Health officials fear an outbreak of bubonic plague in central Asia after a teenage boy died from the disease and three more were admitted to hospital in Kyrgyzstan.
Temirbek Isakunov, a 15-year-old from a mountain village near the border with Kazakhstan, reportedly died from the disease last week after eating an infected barbecued marmot. Kyrgyzstans emergency ministry said a young woman and two children from a different village who came into contact with Isakunov were hospitalised on Tuesday with the high fever and swelling around the neck and armpits characteristic of bubonic plague, local news outlets reported.
A total of 131 people, including 33 medical personnel, have been quarantined, although none of them have yet exhibited symptoms of the disease, the newspaper Komsomolskaya Pravda in Kyrgyzstan reported. The health ministry continues to find and quarantine people who came into contact with the teenager, according to its director.
Kazakhstan has stepped up its border control with Kyrgyzstan and is operating quarantine points in light of the possible outbreak, the news agency Tengrinews reported.
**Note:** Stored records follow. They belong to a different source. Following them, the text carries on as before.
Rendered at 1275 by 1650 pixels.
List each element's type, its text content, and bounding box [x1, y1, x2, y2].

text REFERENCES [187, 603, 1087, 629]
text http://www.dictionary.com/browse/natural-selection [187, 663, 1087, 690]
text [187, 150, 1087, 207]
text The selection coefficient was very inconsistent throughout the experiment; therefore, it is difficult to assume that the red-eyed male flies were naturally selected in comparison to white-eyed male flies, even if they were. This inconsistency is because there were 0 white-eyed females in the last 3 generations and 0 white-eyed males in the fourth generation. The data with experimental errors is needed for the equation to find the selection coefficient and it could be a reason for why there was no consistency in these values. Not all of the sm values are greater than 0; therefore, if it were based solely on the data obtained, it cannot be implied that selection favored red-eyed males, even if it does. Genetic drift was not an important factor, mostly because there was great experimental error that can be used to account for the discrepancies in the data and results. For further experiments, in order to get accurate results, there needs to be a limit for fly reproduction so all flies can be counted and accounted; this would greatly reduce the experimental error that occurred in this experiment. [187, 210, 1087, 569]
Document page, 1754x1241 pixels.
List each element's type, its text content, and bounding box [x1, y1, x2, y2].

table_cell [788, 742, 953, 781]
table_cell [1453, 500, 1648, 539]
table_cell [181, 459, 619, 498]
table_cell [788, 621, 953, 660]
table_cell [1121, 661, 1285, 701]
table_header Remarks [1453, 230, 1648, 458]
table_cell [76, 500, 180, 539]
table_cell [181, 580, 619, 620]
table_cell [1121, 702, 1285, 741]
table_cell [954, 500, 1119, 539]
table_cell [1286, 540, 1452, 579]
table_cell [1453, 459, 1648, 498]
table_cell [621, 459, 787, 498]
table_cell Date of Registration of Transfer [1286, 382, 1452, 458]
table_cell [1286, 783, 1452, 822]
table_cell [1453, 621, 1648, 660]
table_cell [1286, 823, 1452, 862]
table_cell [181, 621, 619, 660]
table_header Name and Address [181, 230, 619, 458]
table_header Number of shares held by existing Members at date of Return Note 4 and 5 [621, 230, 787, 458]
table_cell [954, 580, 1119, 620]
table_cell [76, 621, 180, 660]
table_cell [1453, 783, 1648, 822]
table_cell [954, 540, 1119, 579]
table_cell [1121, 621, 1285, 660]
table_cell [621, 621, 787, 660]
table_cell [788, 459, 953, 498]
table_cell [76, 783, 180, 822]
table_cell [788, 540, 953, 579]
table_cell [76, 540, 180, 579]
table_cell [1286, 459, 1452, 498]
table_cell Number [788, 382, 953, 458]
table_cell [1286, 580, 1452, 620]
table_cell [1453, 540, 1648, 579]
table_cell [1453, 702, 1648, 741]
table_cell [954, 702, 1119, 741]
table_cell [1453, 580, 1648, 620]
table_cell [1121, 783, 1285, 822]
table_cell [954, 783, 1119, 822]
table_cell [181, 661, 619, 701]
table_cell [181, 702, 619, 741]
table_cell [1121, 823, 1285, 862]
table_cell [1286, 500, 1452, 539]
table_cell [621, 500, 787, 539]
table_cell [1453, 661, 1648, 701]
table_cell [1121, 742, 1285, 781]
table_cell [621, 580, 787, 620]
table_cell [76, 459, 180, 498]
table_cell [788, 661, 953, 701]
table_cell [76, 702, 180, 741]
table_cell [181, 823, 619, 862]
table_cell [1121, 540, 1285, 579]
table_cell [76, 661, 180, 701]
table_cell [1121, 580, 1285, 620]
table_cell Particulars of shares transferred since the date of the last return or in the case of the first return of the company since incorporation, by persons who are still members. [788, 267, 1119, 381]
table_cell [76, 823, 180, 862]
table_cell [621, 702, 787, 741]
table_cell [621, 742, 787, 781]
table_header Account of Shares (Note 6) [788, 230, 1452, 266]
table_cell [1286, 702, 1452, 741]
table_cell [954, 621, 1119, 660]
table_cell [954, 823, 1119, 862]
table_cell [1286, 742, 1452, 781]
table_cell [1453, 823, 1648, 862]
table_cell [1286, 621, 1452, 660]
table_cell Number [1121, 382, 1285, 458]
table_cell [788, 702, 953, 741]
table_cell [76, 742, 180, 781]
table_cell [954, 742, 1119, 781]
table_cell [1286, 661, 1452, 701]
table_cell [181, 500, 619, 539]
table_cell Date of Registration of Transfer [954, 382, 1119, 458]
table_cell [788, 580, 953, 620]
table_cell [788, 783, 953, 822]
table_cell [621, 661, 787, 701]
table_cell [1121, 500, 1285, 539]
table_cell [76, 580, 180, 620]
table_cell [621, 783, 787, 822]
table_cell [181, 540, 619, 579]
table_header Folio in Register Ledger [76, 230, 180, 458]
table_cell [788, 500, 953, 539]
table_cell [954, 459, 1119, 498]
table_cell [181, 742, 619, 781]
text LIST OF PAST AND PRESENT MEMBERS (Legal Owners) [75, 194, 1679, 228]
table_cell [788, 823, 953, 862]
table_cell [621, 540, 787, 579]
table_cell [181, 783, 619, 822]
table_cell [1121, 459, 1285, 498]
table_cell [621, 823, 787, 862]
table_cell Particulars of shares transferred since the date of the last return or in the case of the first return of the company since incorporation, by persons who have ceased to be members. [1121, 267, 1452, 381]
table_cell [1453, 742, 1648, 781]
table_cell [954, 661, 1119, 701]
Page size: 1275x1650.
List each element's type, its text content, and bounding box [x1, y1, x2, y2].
The Kazakh health ministry is searching out people who might have come into contact with the dead teenager, and is also determining where animal carriers of the disease might be moving between the two countries, according to a ministry official.
The bacteria that cause bubonic plague are typically transmitted from rodents to humans via flea bites but can also be contracted through direct contact with infected tissue.
Some local authorities in Russia have also grown wary over the incident, since citizens of Kyrgyzstan do not need a visa to enter the country and, according to the newspaper Izvestiya, more than 500,000 Kyrgyz work in Russia. According to TV news report in Yekaterinburg, Russia s fourth largest city, checkpoints in the airport there are inspecting all those arriving from countries with a high bubonic plague risk.
A Russian public health official said cases of bubonic plague were registered in Kazakhstan every year, and the disease existed naturally in parts of Kyrgyzstan, Kazakhstan and Russia, Izvestiya reported.